▶ Exercise details: Pull every line of text from the data below and reproduce it word for word, without changes. Leave the pictures out of your answer.

Collected data
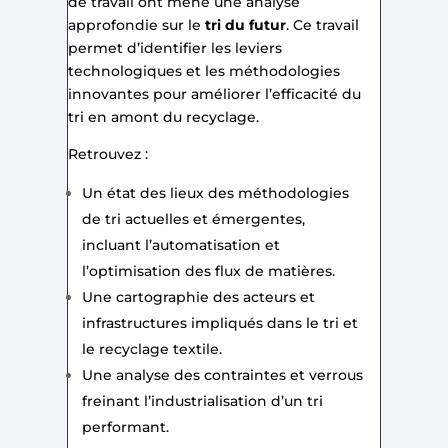
de travail ont mené une analyse
approfondie sur le
tri du futur
. Ce travail
permet d’identifier les leviers
technologiques et les méthodologies
innovantes pour améliorer l’efficacité du
tri en amont du recyclage.
Retrouvez :
Un état des lieux des méthodologies
de tri actuelles et émergentes,
incluant l’automatisation et
l’optimisation des flux de matières.
Une cartographie des acteurs et
infrastructures impliqués dans le tri et
le recyclage textile.
Une analyse des contraintes et verrous
freinant l’industrialisation d’un tri
performant.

▶ Answer for the task:
de travail ont mené une analyse
approfondie sur le
tri du futur
. Ce travail
permet d’identifier les leviers
technologiques et les méthodologies
innovantes pour améliorer l’efficacité du
tri en amont du recyclage.
Retrouvez :
Un état des lieux des méthodologies
de tri actuelles et émergentes,
incluant l’automatisation et
l’optimisation des flux de matières.
Une cartographie des acteurs et
infrastructures impliqués dans le tri et
le recyclage textile.
Une analyse des contraintes et verrous
freinant l’industrialisation d’un tri
performant.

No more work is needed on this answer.